Global goal to reduce ghg’s met by mixed reactions

A global aim to cut greenhouse gas emissions by 25 to 40% below 1990 levels by 2020 has been reached by a host of industrial nations at a UN summit in Vienna.


Other reports about the global approach to reducing emissions said that there were significant disagreements about a unified goal, resulting in an agreement to make the target a “non-binding starting point for future discussion.”

“There is a consensus that the response needs to be global, with the involvement of all countries and that it needs to give equal importance to adaptation and mitigation,” Yvo de Boer, the Executive Secretary of the UN Framework Convention on Climate Change (UNFCCC) said at the conference.

“Countries have been able to reassess the big picture of what is needed by identifying the key building blocks for an effective response to climate change.”

Nearly 1,000 representatives from over 150 governments, business and industry, environmental organisations, media and research institutions attended the “Vienna Climate Change Talks 2007.”

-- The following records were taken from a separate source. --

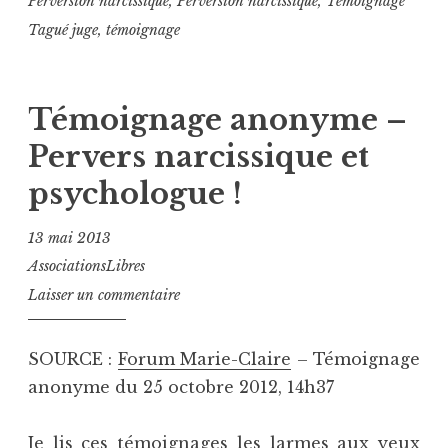
Perversion narcissique
,
Perversion narcissique
,
Témoignage
Tagué
juge
,
témoignage
Témoignage anonyme –
Pervers narcissique et
psychologue !
13 mai 2013
AssociationsLibres
Laisser un commentaire
SOURCE :
Forum Marie-Claire
– Témoignage
anonyme du 25 octobre 2012, 14h37
Je lis ces témoignages les larmes aux yeux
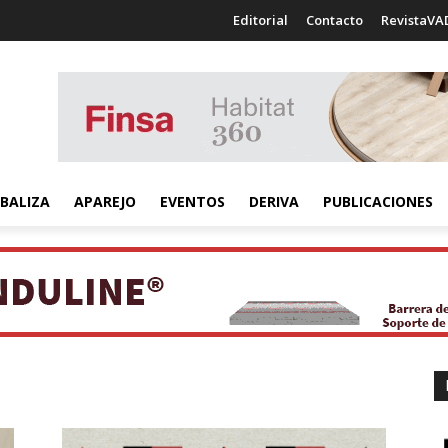
Editorial
Contacto
RevistaVA
BALIZA
APAREJO
EVENTOS
DERIVA
PUBLICACIONES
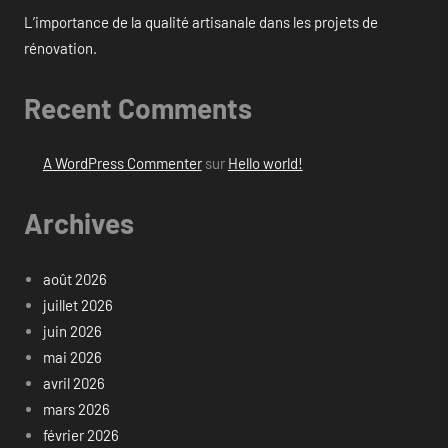
L’importance de la qualité artisanale dans les projets de
rénovation.
Recent Comments
A WordPress Commenter
sur
Hello world!
Archives
août 2026
juillet 2026
juin 2026
mai 2026
avril 2026
mars 2026
février 2026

Despite falling short on an actual agreement at the conference – because of objections from countries including Canada and Japan – the 25-40% figure was resolved as a “guide” for cuts in ghg emissions by industrial nations in coming years and is a “first step that has laid the groundwork for the Bali Conference,” Mr. de Boer noted.

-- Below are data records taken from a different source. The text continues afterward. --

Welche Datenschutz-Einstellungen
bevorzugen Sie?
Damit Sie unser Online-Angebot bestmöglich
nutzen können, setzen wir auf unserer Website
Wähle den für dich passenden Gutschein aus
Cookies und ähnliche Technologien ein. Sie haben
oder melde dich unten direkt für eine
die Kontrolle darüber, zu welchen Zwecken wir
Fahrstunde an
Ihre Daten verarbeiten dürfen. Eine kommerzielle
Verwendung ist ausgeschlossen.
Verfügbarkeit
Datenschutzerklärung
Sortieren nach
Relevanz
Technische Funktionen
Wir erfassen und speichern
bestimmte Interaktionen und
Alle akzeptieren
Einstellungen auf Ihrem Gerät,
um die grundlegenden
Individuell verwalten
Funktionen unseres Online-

The Bali summit, scheduled for this December in Bali, Indonesia, will address environmental issues including the global carbon market and financing responses to climate change for the period after the expiry of the Kyoto Protocol – the current global framework for reducing greenhouse gas emissions – in 2012.

At the end of 2006, over 160 countries were covered by the Kyoto Protocol.

The United States – the world’s second largest emitter of greenhouse gases – did not sign the Kyoto agreement and has now called for a separate conference on climate change later this month to be attended by delegates from the world’s ‘major economies.’